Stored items
-.-.-

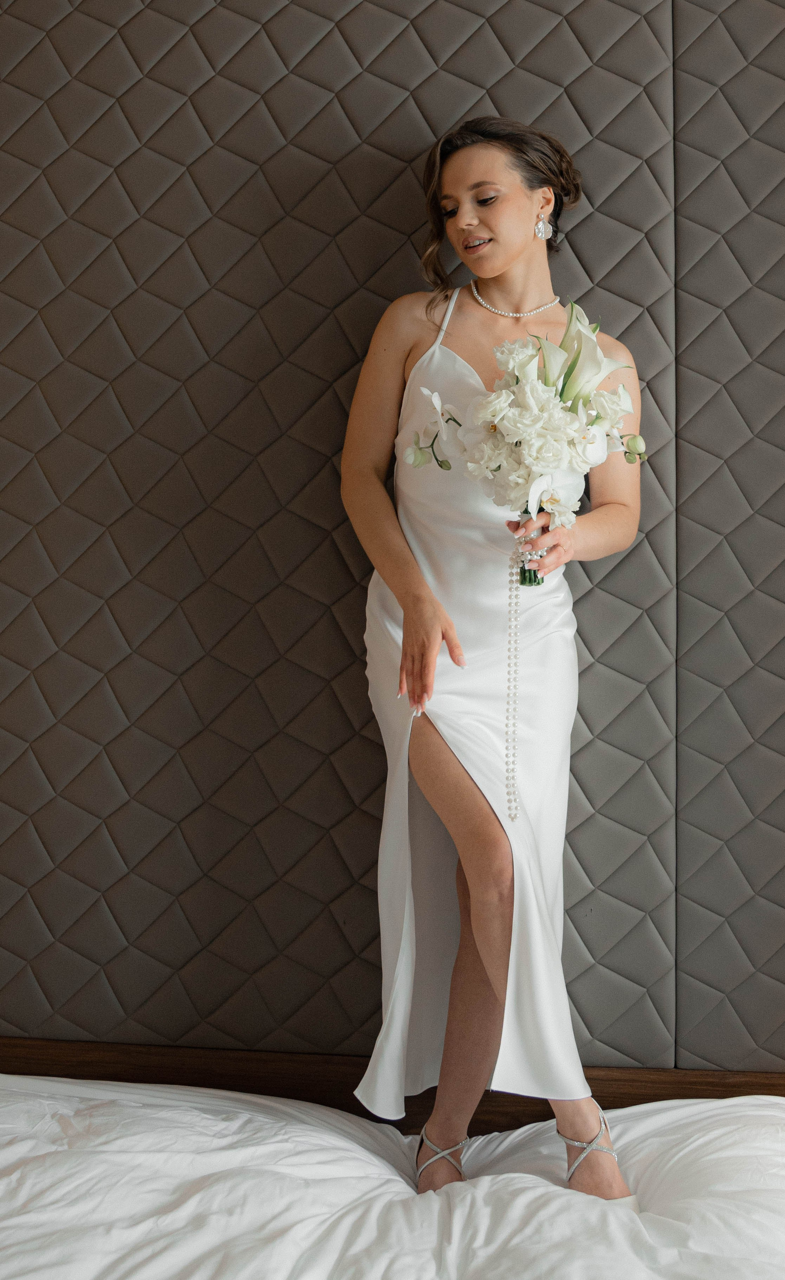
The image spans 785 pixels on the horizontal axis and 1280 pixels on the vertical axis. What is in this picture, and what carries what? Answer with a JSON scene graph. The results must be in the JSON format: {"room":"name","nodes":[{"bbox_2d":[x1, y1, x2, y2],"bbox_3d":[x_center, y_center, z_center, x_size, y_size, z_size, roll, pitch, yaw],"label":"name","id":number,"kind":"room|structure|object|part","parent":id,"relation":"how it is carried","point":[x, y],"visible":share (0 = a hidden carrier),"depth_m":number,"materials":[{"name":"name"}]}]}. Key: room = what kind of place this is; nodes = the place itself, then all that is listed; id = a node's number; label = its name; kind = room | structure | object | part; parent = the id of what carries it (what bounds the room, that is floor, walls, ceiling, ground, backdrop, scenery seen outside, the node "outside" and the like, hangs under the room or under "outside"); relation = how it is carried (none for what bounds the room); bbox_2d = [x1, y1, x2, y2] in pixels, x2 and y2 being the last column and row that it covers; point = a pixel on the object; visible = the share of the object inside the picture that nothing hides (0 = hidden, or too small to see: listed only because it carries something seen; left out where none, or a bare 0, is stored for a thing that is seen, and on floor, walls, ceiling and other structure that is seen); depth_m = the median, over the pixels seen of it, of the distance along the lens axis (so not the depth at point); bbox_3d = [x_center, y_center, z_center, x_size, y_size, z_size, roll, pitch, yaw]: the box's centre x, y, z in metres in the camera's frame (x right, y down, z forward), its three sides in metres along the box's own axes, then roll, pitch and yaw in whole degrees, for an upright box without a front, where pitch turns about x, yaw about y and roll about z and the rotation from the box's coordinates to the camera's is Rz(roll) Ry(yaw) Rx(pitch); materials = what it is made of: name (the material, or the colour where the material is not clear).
{"room":"bedroom","nodes":[
{"label":"bedroom","id":0,"kind":"room"},
{"bbox_2d":[0,0,784,1081],"bbox_3d":[-0.007,-0.394,2.395,3.251,2.438,0.070,1,-1,5],"label":"wall","id":1,"kind":"structure","parent":0,"point":[337,569],"depth_m":2.36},
{"bbox_2d":[0,1037,784,1126],"bbox_3d":[-0.021,0.855,2.305,3.304,0.123,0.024,1,-1,5],"label":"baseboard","id":2,"kind":"structure","parent":1,"relation":"attached to","point":[1,1067],"depth_m":2.31,"materials":[{"name":"brown wood"}]},
{"label":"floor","id":3,"kind":"structure","parent":0,"visible":0},
{"bbox_2d":[0,1074,783,1279],"bbox_3d":[-0.084,0.862,1.327,2.356,0.301,2.126,1,-1,5],"label":"bed","id":4,"kind":"object","parent":3,"relation":"on","point":[351,1153],"visible":0.97,"depth_m":1.67,"materials":[{"name":"white fabric"}]},
{"bbox_2d":[341,118,651,1201],"bbox_3d":[0.166,-0.003,2.054,0.533,1.775,0.530,1,-1,5],"label":"woman","id":5,"kind":"object","parent":4,"relation":"on","point":[504,249],"visible":0.92,"depth_m":1.98},
{"bbox_2d":[409,299,648,581],"bbox_3d":[0.220,-0.302,1.932,0.401,0.416,0.329,1,-1,5],"label":"flower bouquet","id":6,"kind":"object","parent":5,"relation":"in","point":[566,395],"visible":0.87,"depth_m":1.89,"materials":[{"name":"white plant"}]},
{"bbox_2d":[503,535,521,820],"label":"pearl strand","id":7,"kind":"object","parent":6,"relation":"hanging from","point":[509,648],"visible":0.96,"depth_m":1.90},
{"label":"stem","id":8,"kind":"part","parent":6,"relation":"part of","materials":[{"name":"green plant"}]},
{"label":"stem","id":9,"kind":"part","parent":6,"relation":"part of","materials":[{"name":"green plant"}]}
]}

-.-.-

Work order: Please reproduce every entry above exactly, but leave out the pictures.

Answer to the problem:
The image spans 785 pixels on the horizontal axis and 1280 pixels on the vertical axis. What is in this picture, and what carries what? Answer with a JSON scene graph. The results must be in the JSON format: {"room":"name","nodes":[{"bbox_2d":[x1, y1, x2, y2],"bbox_3d":[x_center, y_center, z_center, x_size, y_size, z_size, roll, pitch, yaw],"label":"name","id":number,"kind":"room|structure|object|part","parent":id,"relation":"how it is carried","point":[x, y],"visible":share (0 = a hidden carrier),"depth_m":number,"materials":[{"name":"name"}]}]}. Key: room = what kind of place this is; nodes = the place itself, then all that is listed; id = a node's number; label = its name; kind = room | structure | object | part; parent = the id of what carries it (what bounds the room, that is floor, walls, ceiling, ground, backdrop, scenery seen outside, the node "outside" and the like, hangs under the room or under "outside"); relation = how it is carried (none for what bounds the room); bbox_2d = [x1, y1, x2, y2] in pixels, x2 and y2 being the last column and row that it covers; point = a pixel on the object; visible = the share of the object inside the picture that nothing hides (0 = hidden, or too small to see: listed only because it carries something seen; left out where none, or a bare 0, is stored for a thing that is seen, and on floor, walls, ceiling and other structure that is seen); depth_m = the median, over the pixels seen of it, of the distance along the lens axis (so not the depth at point); bbox_3d = [x_center, y_center, z_center, x_size, y_size, z_size, roll, pitch, yaw]: the box's centre x, y, z in metres in the camera's frame (x right, y down, z forward), its three sides in metres along the box's own axes, then roll, pitch and yaw in whole degrees, for an upright box without a front, where pitch turns about x, yaw about y and roll about z and the rotation from the box's coordinates to the camera's is Rz(roll) Ry(yaw) Rx(pitch); materials = what it is made of: name (the material, or the colour where the material is not clear).
{"room":"bedroom","nodes":[
{"label":"bedroom","id":0,"kind":"room"},
{"bbox_2d":[0,0,784,1081],"bbox_3d":[-0.007,-0.394,2.395,3.251,2.438,0.070,1,-1,5],"label":"wall","id":1,"kind":"structure","parent":0,"point":[337,569],"depth_m":2.36},
{"bbox_2d":[0,1037,784,1126],"bbox_3d":[-0.021,0.855,2.305,3.304,0.123,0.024,1,-1,5],"label":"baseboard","id":2,"kind":"structure","parent":1,"relation":"attached to","point":[1,1067],"depth_m":2.31,"materials":[{"name":"brown wood"}]},
{"label":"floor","id":3,"kind":"structure","parent":0,"visible":0},
{"bbox_2d":[0,1074,783,1279],"bbox_3d":[-0.084,0.862,1.327,2.356,0.301,2.126,1,-1,5],"label":"bed","id":4,"kind":"object","parent":3,"relation":"on","point":[351,1153],"visible":0.97,"depth_m":1.67,"materials":[{"name":"white fabric"}]},
{"bbox_2d":[341,118,651,1201],"bbox_3d":[0.166,-0.003,2.054,0.533,1.775,0.530,1,-1,5],"label":"woman","id":5,"kind":"object","parent":4,"relation":"on","point":[504,249],"visible":0.92,"depth_m":1.98},
{"bbox_2d":[409,299,648,581],"bbox_3d":[0.220,-0.302,1.932,0.401,0.416,0.329,1,-1,5],"label":"flower bouquet","id":6,"kind":"object","parent":5,"relation":"in","point":[566,395],"visible":0.87,"depth_m":1.89,"materials":[{"name":"white plant"}]},
{"bbox_2d":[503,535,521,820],"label":"pearl strand","id":7,"kind":"object","parent":6,"relation":"hanging from","point":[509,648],"visible":0.96,"depth_m":1.90},
{"label":"stem","id":8,"kind":"part","parent":6,"relation":"part of","materials":[{"name":"green plant"}]},
{"label":"stem","id":9,"kind":"part","parent":6,"relation":"part of","materials":[{"name":"green plant"}]}
]}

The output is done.